Earlier this year my family and I were shopping at Target. I needed to visit the restroom, and in an attempt to not leave my wife with our three children alone for long, I was walking very quickly.
I noticed a group of about 10 people—they looked for an extended family with parents, grandparents, and young kids—standing around the restrooms, but I paid them no attention. Then I heard a sweet, gentle voice say, “Sir.”
I kept walking, assuming she was speaking to someone in her group.
Then I heard a more forceful, “Sir!” I turned my head to look at her and she returned to her sweet voice, saying, “That’s the lady’s room.”
I looked up and, to my embarrassment, my hand was next to the sign that said, “Women.” My face must have turned as red as the door. I apologized, the group laughed, and we parted ways.
I’m sure even under Target’s much-publicized bathroom policy, instances like this still occur. But the problem arises because that policy also means if I had intended on going inside that female bathroom, there would be nothing that family could do to stop me.
There are many reasons Target’s policy bothers me, but it also gives me great hope.
I have three children. My oldest is four, then two, then seven months. I make sure they are buckled in when we are on the road because I care about their safety. I make sure we do not watch things on television that will steal their innocence because I care about their minds. I watch how I respond to their mistakes because I care about their hearts.
I care about much more than just someone coming into a bathroom with them, but that is a concern of mine. If I see a man going into the bathroom after my wife and daughter enter I will, like the lady did with me, kindly show him the restroom is for women. But if he decides the women’s room is the one he will enter, then I will stop him. It is not an effort to make him uncomfortable, it is an effort to protect my family.
The reason we chose to stop shopping at Target is that their official policy means I do not have the right to protect my family. I know this may paint the picture of me standing outside the female restroom in a black suit and aviator sunglasses checking ID before someone can enter, but that’s not reality. If a transgendered individual who looks like a female walks in, I would not say a word. The problem comes from the fact that a man who looks like a man has Target’s implicit permission to enter that restroom, and I cannot stop him. If I cannot stop my family from being in a vulnerable position, I will do what I must to prevent the situation from beginning. And the only way to prevent is to not shop in the store.
Engage’s parent organization, American Family Association, has started a movement asking people to pledge to not shop in any Target store until the reexamine their restroom and changing room policy. Currently, over 1,000,000 people have signed it. You can join us here .

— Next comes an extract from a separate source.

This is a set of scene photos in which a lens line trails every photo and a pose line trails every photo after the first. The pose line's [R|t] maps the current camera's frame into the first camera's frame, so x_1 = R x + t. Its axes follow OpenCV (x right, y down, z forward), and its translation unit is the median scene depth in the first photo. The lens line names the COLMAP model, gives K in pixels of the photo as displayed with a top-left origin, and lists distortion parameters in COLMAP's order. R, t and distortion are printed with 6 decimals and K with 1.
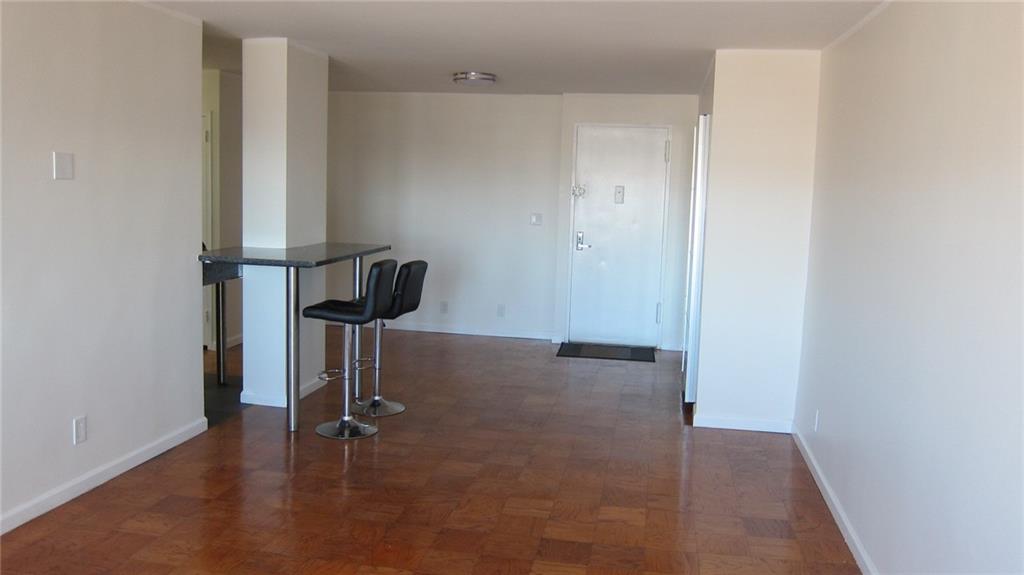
lens RADIAL K [[852.1, 0, 512.0], [0, 852.1, 287.5], [0, 0, 1]] dist [-0.072480, -0.004140]
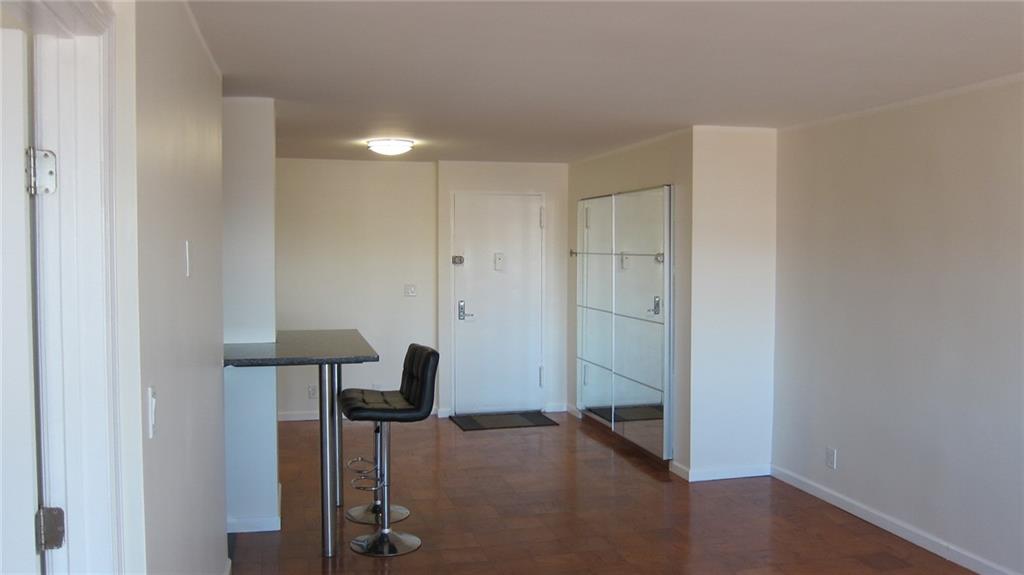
lens RADIAL K [[852.1, 0, 512.0], [0, 852.1, 287.5], [0, 0, 1]] dist [-0.072480, -0.004140]
pose [[0.905938, -0.051590, 0.420255, -0.402522], [0.080265, 0.995477, -0.050821, -0.038454], [-0.415732, 0.079772, 0.905982, 0.126373]]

But the fact that my family and I have been forced to make this choice has led to deepening my faith in Christ.
Because of my family’s enjoyment of shopping at Target, we wanted to attempt to understand the situation as fully as possible. That led me to study the transgender issue and gender dysphoria.
There is a deeper issue than bathrooms, it is an opportunity for children of God to touch lives with the never-changing gospel. The same God who can bring peace to a tumultuous storm is the same God who can bring peace to those who feel uneasy in their gender identity.
That fact alone should be enough for Christians to study, learn, and make an attempt to understand what is going on in the minds of transgender individuals. We can understand without condoning, love without celebrating, comprehend without compromising.
Trevin Wax said it well in a blog of The Gospel Coalition, “We believe God’s design of male and female to be structurally good, but we also understand gender dysphoria to be another symptom that reminds us we live in a fallen world. For this reason, we must extend love and compassion to anyone who experiences this kind of distress, even as we reject society’s efforts to establish a fluid understanding of personhood.”
Notice his wording, “We believe God’s design.” We can hold to God’s structural, biological design of man and woman, but we can choose to view the transgender issue as an opportunity because it is “another symptom that reminds us we live in a fallen world.”
And that is why I hope. I know we live in a fallen world, but I know the One who died to redeem us. I know there are people who have lost all hope and I desire to be one who shows them hope can be found in Jesus Christ.